In FIG. 13, a bias current control circuit controls a bias current that is smaller than a threshold current and a switch current control circuit controls a switch current that is proportional to the light intensity. Also, it is assumed that the light intensity is controlled within a setting range and the light-emission current is adjusted within a setting range between 1.25 mA and 5 mA. For example, to set the light intensity in units of 0.5% or smaller (with a resolution of 0.5% or smaller), it is necessary to be able to set the light-emission current in units of 0.5% or smaller (with a resolution of 0.5% or smaller).
Based on the above assumptions, when the maximum output current of a D/A converter is 5 mA, a setting scale of at least 200 steps (a resolution of 0.5% or 6.25 μA) is necessary to output the minimum output current of 1.25 mA. When a setting scale has 250 steps (a resolution of 0.4% or 5 μA) per 1.25 mA, 1000 steps (5 mA/5 μA) are necessary per 5 mA. Thus, in this case, a D/A converter with a resolution of 10 bits is necessary to set a light-emission current.
Meanwhile, as the number of bits of a D/A converter increases, higher output accuracy is required.
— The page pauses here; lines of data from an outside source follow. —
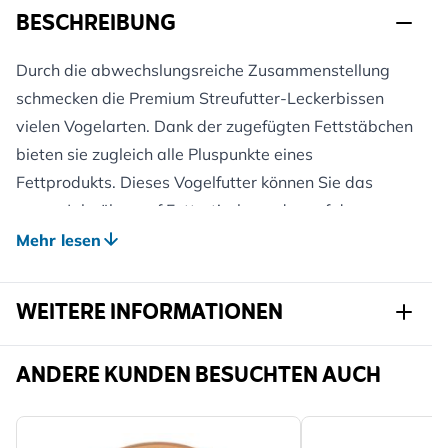
BESCHREIBUNG
Durch die abwechslungsreiche Zusammenstellung
schmecken die Premium Streufutter-Leckerbissen
vielen Vogelarten. Dank der zugefügten Fettstäbchen
bieten sie zugleich alle Pluspunkte eines
Fettprodukts. Dieses Vogelfutter können Sie das
ganze Jahr über auf Futtertischen oder auf dem
Boden ausstreuen. Freuen Sie sich auf Besuche von
Mehr lesen
gefiederten Saatfreunden wie auch von
Fettliebhabern (wie Sperlinge, Rotkehlchen, Finken,
WEITERE INFORMATIONEN
Grünlinge, Amseln und Turteltauben).
Artikelnr.
G-130450120-
ANDERE KUNDEN BESUCHTEN AUCH
130530119
Marke
CJ Wildlife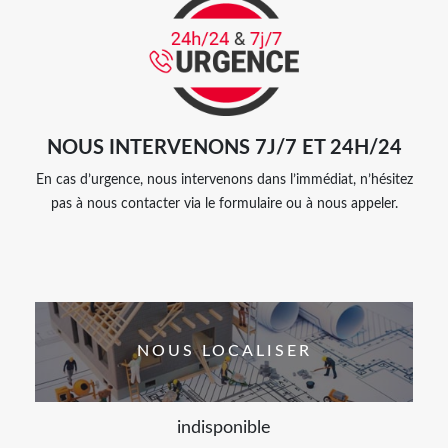
NOUS INTERVENONS 7J/7 ET 24H/24
En cas d’urgence, nous intervenons dans l’immédiat, n’hésitez
pas à nous contacter via le formulaire ou à nous appeler.
NOUS LOCALISER
indisponible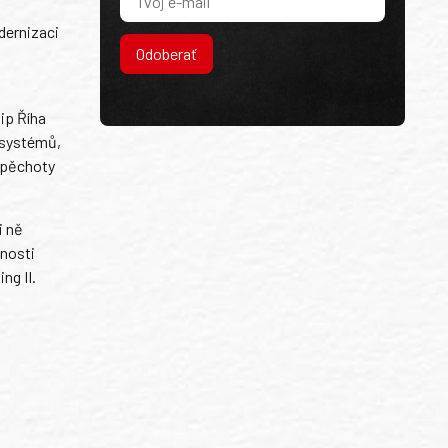
dernizaci
Odoberať
ip Říha
 systémů,
o pěchoty
i ně
čnosti
ng II.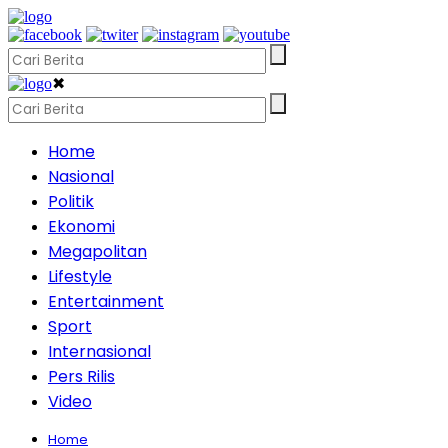
✖
Home
Nasional
Politik
Ekonomi
Megapolitan
Lifestyle
Entertainment
Sport
Internasional
Pers Rilis
Video
Home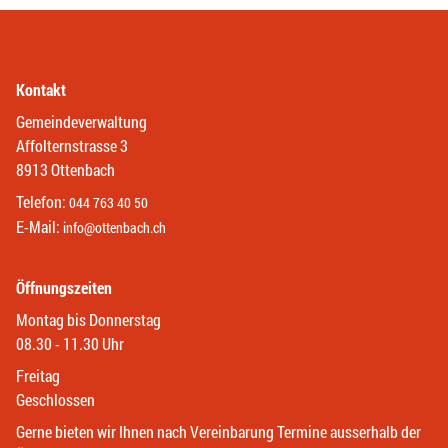
Kontakt
Gemeindeverwaltung
Affolternstrasse 3
8913 Ottenbach
Telefon:
044 763 40 50
E-Mail:
info@ottenbach.ch
Öffnungszeiten
Montag bis Donnerstag
08.30 - 11.30 Uhr
Freitag
Geschlossen
Gerne bieten wir Ihnen nach Vereinbarung Termine ausserhalb der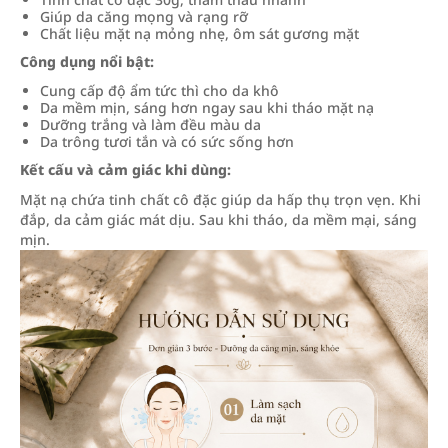
Giúp da căng mọng và rạng rỡ
Chất liệu mặt nạ mỏng nhẹ, ôm sát gương mặt
Công dụng nổi bật:
Cung cấp độ ẩm tức thì cho da khô
Da mềm mịn, sáng hơn ngay sau khi tháo mặt nạ
Dưỡng trắng và làm đều màu da
Da trông tươi tắn và có sức sống hơn
Kết cấu và cảm giác khi dùng:
Mặt nạ chứa tinh chất cô đặc giúp da hấp thụ trọn vẹn. Khi
đắp, da cảm giác mát dịu. Sau khi tháo, da mềm mại, sáng
mịn.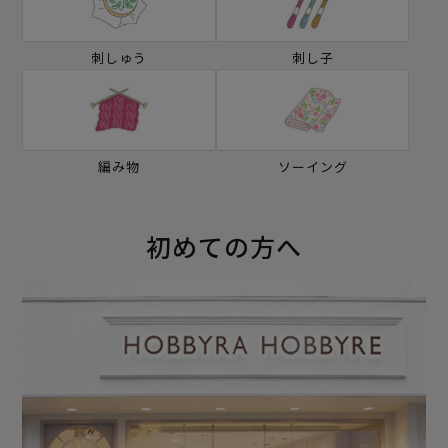
刺しゅう
刺し子
編み物
ソーイング
初めての方へ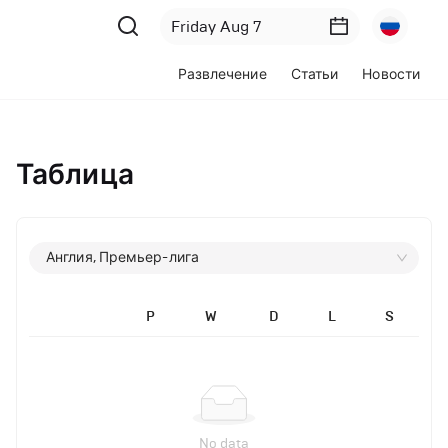
Развлечение
Статьи
Новости
Таблица
Англия, Премьер-лига
P
W
D
L
S
No data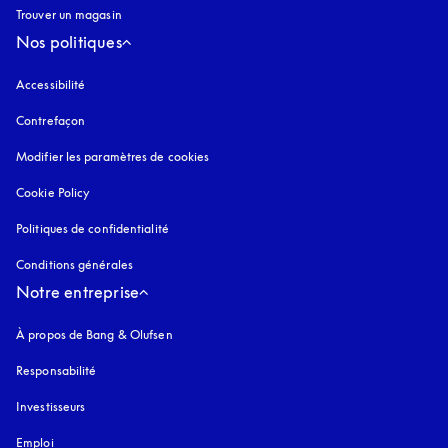
Trouver un magasin
Nos politiques
Accessibilité
s’ouvre dans un nouvel onglet
Contrefaçon
s’ouvre dans un nouvel onglet
Modifier les paramètres de cookies
Cookie Policy
s’ouvre dans un nouvel onglet
Politiques de confidentialité
s’ouvre dans un nouvel onglet
Conditions générales
Notre entreprise
À propos de Bang & Olufsen
Responsabilité
Investisseurs
Emploi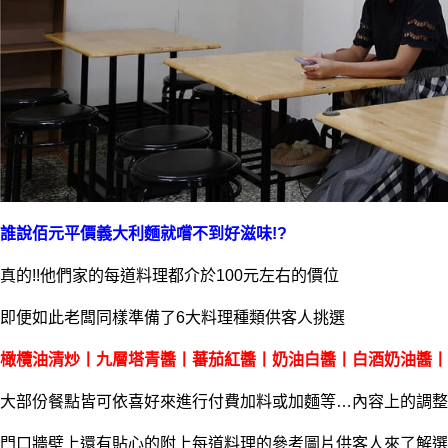
誰說佰元平價義大利麵就嚐不到好滋味!?
真的!!他們家的每道料理都介於100元左右的價位
即便如此老闆同樣準備了6大料理種類供客人挑選
橄欖油清炒丨九層塔青醬丨蕃茄紅醬丨奶油白醬丨白酒奶油醬丨
大部份餐點皆可依喜好來進行付費加料或加麵等…內容上的調整
門口牆壁上還有貼心的附上每道料理的參考圖片供客人來了解選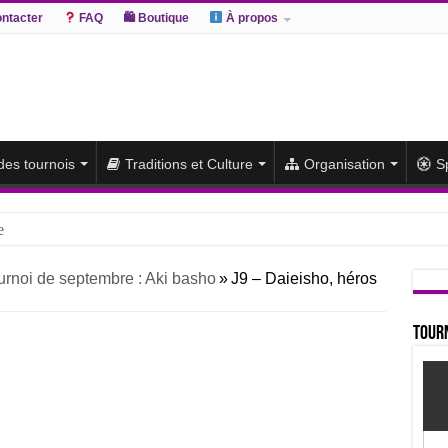
ntacter
FAQ
🛍 Boutique
À propos
 des tournois
Traditions et Culture
Organisation
S
e
hiki remporte un deuxième titre consécutif après un barrage
urnoi de septembre : Aki basho
»
J9 – Daieisho, héros
sato et Atamifuji rejoint la tête
te du classement et poursuit sa série de victoires face à un Hoshoryu d
Tourn
du classement après les défaites d’Abi et d’Atamifuji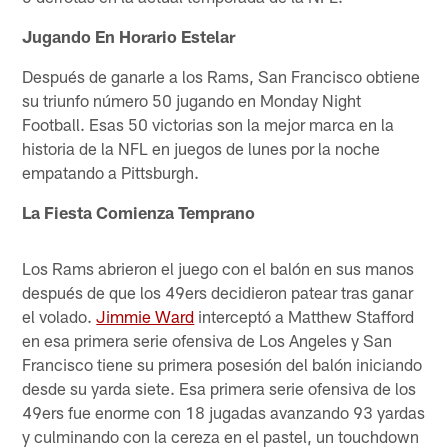
Jugando En Horario Estelar
Después de ganarle a los Rams, San Francisco obtiene
su triunfo número 50 jugando en Monday Night
Football. Esas 50 victorias son la mejor marca en la
historia de la NFL en juegos de lunes por la noche
empatando a Pittsburgh.
La Fiesta Comienza Temprano
Los Rams abrieron el juego con el balón en sus manos
después de que los 49ers decidieron patear tras ganar
el volado.
Jimmie Ward
interceptó a Matthew Stafford
en esa primera serie ofensiva de Los Angeles y San
Francisco tiene su primera posesión del balón iniciando
desde su yarda siete. Esa primera serie ofensiva de los
49ers fue enorme con 18 jugadas avanzando 93 yardas
y culminando con la cereza en el pastel, un touchdown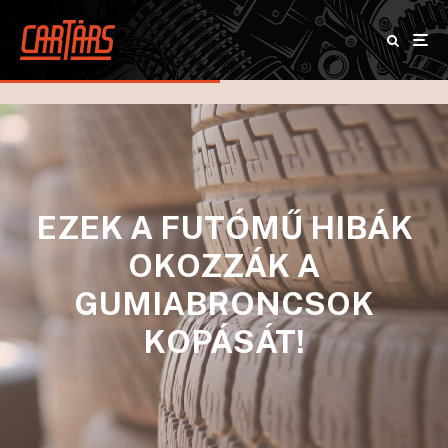
EZEK A FUTÓMŰ HIBÁK
OKOZZÁK A
GUMIABRONCSOK
KOPÁSÁT!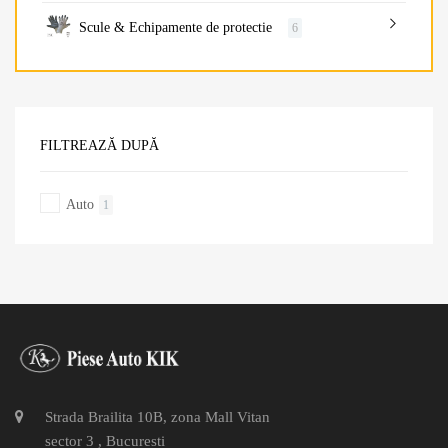
Scule & Echipamente de protectie
6
FILTREAZĂ DUPĂ
Auto
1
Strada Brailita 10B, zona Mall Vitan
sector 3 , Bucuresti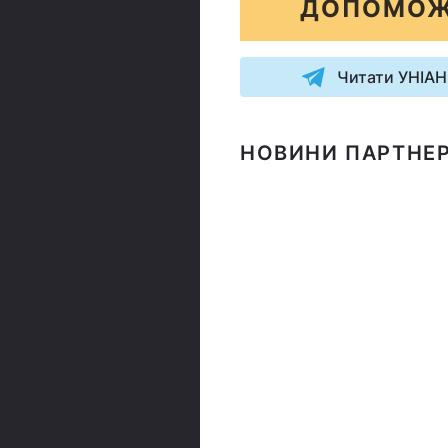
ДОПОМОЖ
Читати УНІАН
НОВИНИ ПАРТНЕР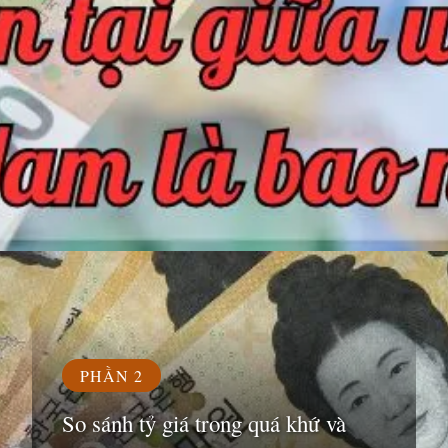
Đang mở
https://susach.edu.vn/1000-won-bang-bao-nhieu-tien-viet
PHẦN 2
So sánh tỷ giá trong quá khứ và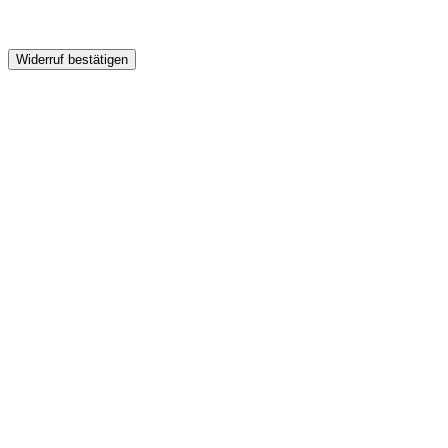
Widerruf bestätigen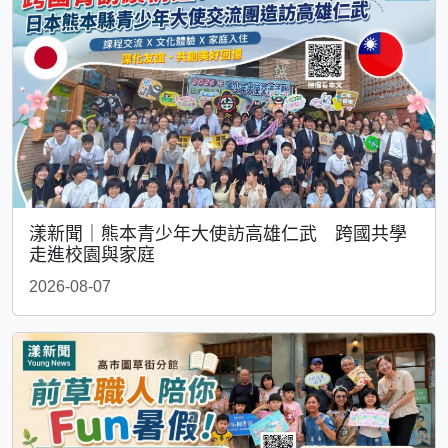
漾新聞｜熊本青少年大使訪高雄仁武 跨國共學
走進校園與家庭
2026-08-07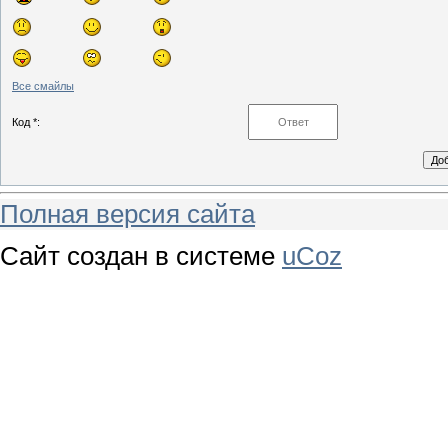
Все смайлы
Код *:
Полная версия сайта
Сайт создан в системе
uCoz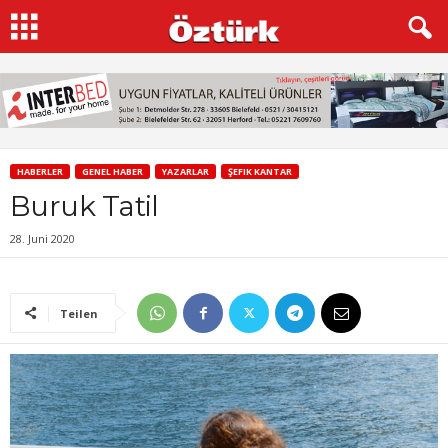
HABERLER
GENEL HABER
YAZARLAR
ŞEFIK KANTAR
Buruk Tatil
28. Juni 2020
Teilen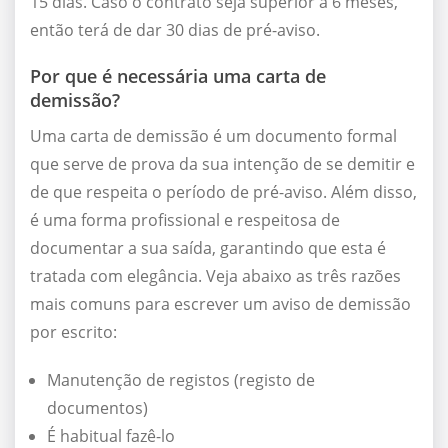
15 dias. Caso o contrato seja superior a 6 meses,
então terá de dar 30 dias de pré-aviso.
Por que é necessária uma carta de
demissão?
Uma carta de demissão é um documento formal
que serve de prova da sua intenção de se demitir e
de que respeita o período de pré-aviso. Além disso,
é uma forma profissional e respeitosa de
documentar a sua saída, garantindo que esta é
tratada com elegância. Veja abaixo as três razões
mais comuns para escrever um aviso de demissão
por escrito:
Manutenção de registos (registo de
documentos)
É habitual fazê-lo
Also, when the number of bits of a D/A converter increases by one, the area of the D/A converter on a semiconductor integrated circuit (IC) becomes two times larger. For example, to drive a multi-beam laser capable of emitting 40 beams, it is necessary to provide 40 D/A converters with a 10-bit resolution on the same IC. Accordingly, such a configuration increases the chip size and costs of a semiconductor integrated circuit.
[Patent document 1] Japanese Patent No. 3687621
[Patent document 2] Japanese Patent No. 3365094
As described above, there is a trend to increase the number of laser beams to improve the speed and resolution of a device. However, increasing the number of beams increases the period of time during which the light intensity of a laser beam cannot be adjusted. Therefore, if an analog sample-and-hold circuit is used to adjust light intensity, the bias current may fluctuate because of a leakage current during a holding period. Meanwhile, with a method using D/A converters, which generate predetermined currents based on a constant current and digital data, the above problem can be prevented. However, this method requires a laser beam driving circuit, which is equivalent to that used to drive a single-beam laser, for each of the laser beams of a multi-beam laser and therefore increases the chip size and costs of a semiconductor integrated circuit used for a laser diode driving device.